> _PROBLEM_
The answer should be each line of the records that contains the word "knee"; please copy them all.

[Items from a data source]
========

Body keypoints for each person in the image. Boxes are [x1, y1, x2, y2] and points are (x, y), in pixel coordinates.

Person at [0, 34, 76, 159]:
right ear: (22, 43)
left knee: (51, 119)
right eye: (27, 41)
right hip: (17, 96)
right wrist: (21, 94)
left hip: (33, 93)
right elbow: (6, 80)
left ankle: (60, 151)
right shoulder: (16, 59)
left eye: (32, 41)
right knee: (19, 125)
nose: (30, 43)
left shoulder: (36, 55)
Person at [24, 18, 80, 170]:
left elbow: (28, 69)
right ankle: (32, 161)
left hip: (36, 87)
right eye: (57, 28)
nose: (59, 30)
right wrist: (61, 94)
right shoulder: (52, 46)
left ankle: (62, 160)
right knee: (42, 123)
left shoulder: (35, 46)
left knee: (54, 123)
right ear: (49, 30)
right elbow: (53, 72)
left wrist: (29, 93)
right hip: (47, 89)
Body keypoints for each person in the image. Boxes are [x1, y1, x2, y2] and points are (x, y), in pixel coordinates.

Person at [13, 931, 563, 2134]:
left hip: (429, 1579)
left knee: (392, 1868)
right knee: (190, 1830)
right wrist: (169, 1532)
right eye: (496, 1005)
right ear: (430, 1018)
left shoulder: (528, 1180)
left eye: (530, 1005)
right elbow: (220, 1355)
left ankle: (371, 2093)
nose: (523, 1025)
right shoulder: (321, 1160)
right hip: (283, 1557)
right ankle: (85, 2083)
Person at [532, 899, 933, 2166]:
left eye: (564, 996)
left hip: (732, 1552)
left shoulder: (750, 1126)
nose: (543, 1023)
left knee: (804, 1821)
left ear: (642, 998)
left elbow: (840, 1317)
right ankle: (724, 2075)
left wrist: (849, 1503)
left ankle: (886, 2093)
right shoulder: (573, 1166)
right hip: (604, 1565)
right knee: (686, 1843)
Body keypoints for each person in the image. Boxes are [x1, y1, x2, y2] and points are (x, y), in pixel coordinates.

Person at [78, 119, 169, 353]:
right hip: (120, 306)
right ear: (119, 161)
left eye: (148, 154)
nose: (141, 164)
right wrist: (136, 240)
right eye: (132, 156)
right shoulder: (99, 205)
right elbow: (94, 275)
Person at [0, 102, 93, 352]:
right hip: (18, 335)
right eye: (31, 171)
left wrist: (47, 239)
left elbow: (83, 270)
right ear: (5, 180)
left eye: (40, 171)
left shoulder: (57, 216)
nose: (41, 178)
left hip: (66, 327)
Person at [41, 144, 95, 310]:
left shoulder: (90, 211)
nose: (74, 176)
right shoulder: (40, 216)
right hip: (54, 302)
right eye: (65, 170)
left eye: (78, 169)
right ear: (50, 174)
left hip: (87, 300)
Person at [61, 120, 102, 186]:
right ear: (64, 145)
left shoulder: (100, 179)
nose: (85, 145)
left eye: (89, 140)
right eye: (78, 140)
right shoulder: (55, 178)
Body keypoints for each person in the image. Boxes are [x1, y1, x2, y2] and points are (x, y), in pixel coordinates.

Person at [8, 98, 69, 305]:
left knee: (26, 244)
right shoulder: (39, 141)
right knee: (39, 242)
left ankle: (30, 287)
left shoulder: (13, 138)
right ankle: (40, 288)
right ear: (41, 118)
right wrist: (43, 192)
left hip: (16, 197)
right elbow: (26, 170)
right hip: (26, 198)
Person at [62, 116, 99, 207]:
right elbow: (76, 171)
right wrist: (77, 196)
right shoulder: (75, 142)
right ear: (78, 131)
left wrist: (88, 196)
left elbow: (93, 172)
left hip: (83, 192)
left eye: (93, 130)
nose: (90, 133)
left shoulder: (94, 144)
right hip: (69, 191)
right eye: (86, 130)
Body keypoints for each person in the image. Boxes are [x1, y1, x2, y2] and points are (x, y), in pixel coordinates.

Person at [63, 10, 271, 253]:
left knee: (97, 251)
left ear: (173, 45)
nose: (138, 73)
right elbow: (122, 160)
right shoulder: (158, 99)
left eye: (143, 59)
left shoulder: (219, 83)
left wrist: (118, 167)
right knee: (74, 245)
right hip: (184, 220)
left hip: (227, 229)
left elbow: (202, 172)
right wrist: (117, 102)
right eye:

========

> _RESPONSE TO THE EXERCISE_
left knee: (51, 119)
right knee: (19, 125)
right knee: (42, 123)
left knee: (54, 123)
left knee: (392, 1868)
right knee: (190, 1830)
left knee: (804, 1821)
right knee: (686, 1843)
left knee: (26, 244)
right knee: (39, 242)
left knee: (97, 251)
right knee: (74, 245)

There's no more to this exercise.